Batman pulled up the first line and prepared to cast it.

"Sorry, Bats," Joker tutted. "You already had your shot and you blew it. Besides, that thingy-do you have on the end looks really sharp. Might even tear my 'chute… and me eighty stories up." He shook his head sorrowfully. "Can't have that on your conscience now, can you? Life's tough."

The cowled crusader said nothing, but his jaw clenched visibly.

"Adios, Bat-Buckaroo! Sayonara, Capibara!"

The propellers whirled louder as Joker spun about and sailed off.

Batman threw the line. The grapnel whistled as it arced through the air. It looped itself twice about Joker's ankles, then went taut. Even though he'd braced himself, the weight of criminal and contraption nearly wrenched his arms out of their sockets. Grunting, Batman backed up, dragging Joker down to the rooftop.

As soon as the Clown Prince was over the roof, he unfastened his harness, dropped, and rolled the last six feet to the concrete surface. He tried to get to his feet, but fell flat, his legs still tangled in the cable. An instant later, Batman was upon him.

"Police will be here in a minute," Batman snarled in his ear. His knees pressed into Joker's upper arms, pinning him to the ground.

Joker twisted his neck, trying to look up into the vigilante's face. "You should've let me fall, Bats. One boomerang-bat could've knocked out the propeller. You'd probably get a ticker tape parade and bimbos swooning in your arms, for your trouble." He sighed mock-sorrowfully. "Now… I'll be out before you know it, and the fun will start all over again."

"I don't kill, Joker."

Joker made a rude noise. "Sure, you do. You've killed hundreds, thousands even, over the last few years. Plus, you've crippled the commissioner's daughter, shot your first bird, took a crowbar to the next… And of course we mustn't forget Pettit… Oh, and Gordon's wife, what was her name again? Can't recall. Guess I'll have to swing by the cemetery and check that headstone some time." He chuckled. "Don't you get it, Batsie? Every time you get a chance to kill me and you don't, there's a little bit of you in everything I do after that point."

"No. You're wrong. I am not responsible for your actions."

Joker laughed. "I'm insane, Bat-boob! Neither am I!"

The police chose that moment to burst onto the rooftop. They quickly took Joker in hand.

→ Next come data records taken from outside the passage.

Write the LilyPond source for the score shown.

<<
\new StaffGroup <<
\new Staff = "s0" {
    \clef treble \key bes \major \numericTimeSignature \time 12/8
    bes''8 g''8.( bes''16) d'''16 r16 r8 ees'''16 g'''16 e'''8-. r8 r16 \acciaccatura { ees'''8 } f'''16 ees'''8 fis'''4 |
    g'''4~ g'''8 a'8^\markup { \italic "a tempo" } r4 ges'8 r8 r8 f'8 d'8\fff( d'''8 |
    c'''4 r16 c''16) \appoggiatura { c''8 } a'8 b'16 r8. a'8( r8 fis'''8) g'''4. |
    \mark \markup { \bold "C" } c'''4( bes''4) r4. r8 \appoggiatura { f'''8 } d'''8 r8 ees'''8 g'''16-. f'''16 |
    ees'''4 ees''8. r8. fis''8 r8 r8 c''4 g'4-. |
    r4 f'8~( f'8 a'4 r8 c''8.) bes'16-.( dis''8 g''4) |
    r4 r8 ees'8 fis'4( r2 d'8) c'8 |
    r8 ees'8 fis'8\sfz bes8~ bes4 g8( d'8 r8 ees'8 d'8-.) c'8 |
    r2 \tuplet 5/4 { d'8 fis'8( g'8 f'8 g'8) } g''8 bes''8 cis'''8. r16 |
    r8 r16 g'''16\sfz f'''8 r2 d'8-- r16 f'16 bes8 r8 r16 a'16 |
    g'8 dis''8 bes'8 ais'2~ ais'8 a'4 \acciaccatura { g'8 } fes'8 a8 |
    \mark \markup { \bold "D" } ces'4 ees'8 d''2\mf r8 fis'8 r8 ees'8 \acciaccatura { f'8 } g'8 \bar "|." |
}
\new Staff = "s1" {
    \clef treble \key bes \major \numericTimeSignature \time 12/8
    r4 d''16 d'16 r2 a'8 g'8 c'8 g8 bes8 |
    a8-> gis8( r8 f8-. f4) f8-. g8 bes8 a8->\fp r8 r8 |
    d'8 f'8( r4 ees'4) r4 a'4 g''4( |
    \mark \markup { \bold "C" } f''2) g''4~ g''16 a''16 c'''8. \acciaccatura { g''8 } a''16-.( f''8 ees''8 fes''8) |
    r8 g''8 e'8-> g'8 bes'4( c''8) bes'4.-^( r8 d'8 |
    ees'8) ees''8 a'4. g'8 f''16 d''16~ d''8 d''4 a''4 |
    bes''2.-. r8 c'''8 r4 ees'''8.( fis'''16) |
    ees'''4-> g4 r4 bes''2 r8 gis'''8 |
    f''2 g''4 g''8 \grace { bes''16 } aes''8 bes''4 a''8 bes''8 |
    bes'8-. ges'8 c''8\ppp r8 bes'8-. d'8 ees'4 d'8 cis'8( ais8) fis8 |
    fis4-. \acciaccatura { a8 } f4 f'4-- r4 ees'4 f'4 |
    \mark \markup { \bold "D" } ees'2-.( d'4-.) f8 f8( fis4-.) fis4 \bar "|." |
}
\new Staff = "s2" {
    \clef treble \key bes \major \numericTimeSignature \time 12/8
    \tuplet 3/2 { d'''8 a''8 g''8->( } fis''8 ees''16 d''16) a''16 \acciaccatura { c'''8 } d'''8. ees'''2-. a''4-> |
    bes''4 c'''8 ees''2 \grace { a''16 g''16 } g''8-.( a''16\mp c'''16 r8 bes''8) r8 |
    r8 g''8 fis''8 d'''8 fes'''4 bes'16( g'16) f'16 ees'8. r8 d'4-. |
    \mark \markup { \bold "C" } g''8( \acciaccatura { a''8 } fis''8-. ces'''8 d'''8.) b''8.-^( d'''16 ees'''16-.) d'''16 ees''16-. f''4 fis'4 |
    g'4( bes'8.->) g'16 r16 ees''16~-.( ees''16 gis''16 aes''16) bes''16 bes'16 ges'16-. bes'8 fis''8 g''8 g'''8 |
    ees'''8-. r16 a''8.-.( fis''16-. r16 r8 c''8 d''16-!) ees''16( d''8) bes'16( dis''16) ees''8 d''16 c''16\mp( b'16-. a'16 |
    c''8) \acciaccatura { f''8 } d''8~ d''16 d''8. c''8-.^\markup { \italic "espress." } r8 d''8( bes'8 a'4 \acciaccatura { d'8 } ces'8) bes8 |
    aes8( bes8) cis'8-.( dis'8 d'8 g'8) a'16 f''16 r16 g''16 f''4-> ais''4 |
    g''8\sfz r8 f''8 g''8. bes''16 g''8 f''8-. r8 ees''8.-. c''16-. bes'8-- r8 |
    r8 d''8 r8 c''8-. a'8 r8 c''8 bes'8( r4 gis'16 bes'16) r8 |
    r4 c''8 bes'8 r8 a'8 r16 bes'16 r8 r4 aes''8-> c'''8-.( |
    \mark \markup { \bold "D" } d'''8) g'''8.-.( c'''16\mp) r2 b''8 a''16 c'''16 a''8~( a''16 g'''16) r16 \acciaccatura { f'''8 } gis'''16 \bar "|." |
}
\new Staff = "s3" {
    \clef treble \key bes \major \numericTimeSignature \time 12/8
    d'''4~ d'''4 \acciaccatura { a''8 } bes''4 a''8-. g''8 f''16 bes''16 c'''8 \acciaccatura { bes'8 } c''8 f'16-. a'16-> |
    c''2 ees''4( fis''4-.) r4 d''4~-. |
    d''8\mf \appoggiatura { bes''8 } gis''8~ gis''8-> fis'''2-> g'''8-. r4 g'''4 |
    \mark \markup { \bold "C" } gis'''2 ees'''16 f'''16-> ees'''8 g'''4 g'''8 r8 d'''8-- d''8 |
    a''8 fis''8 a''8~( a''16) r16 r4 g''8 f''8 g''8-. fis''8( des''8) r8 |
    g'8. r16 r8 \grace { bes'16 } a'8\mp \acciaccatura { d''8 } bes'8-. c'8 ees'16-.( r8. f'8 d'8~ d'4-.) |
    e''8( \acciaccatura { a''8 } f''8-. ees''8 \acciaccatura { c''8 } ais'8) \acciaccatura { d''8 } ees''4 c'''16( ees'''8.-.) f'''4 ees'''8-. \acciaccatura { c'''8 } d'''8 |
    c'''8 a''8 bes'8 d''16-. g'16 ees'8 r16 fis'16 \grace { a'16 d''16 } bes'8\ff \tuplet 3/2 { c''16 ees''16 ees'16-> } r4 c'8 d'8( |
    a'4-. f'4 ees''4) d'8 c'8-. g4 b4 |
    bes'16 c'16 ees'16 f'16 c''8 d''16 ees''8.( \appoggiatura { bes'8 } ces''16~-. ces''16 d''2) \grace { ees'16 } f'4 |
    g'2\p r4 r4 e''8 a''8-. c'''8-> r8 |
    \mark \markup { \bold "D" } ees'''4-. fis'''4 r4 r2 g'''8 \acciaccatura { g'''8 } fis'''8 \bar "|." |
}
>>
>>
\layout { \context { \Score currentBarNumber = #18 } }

"Aren't you going to bring the Bat, too?" Joker demanded. "He's almost as guilty as I am!"

Batman walked up to Joker and looked levelly into his eyes. "We are nothing alike."

"Attaboy, Bats! Keep sticking to that line!" Joker grinned. "We both know the truth."

It would have been easy to dismiss his diatribe as the ravings of a madman. Three weeks later, though, the Joker escaped from Arkham Asylum, again. Before his recapture, he detonated a Smilex bomb on a school bus. Sixteen middle-school children lost their lives, as did the driver. And for many nights, their faces, like Joker's words, haunted Batman's dreams.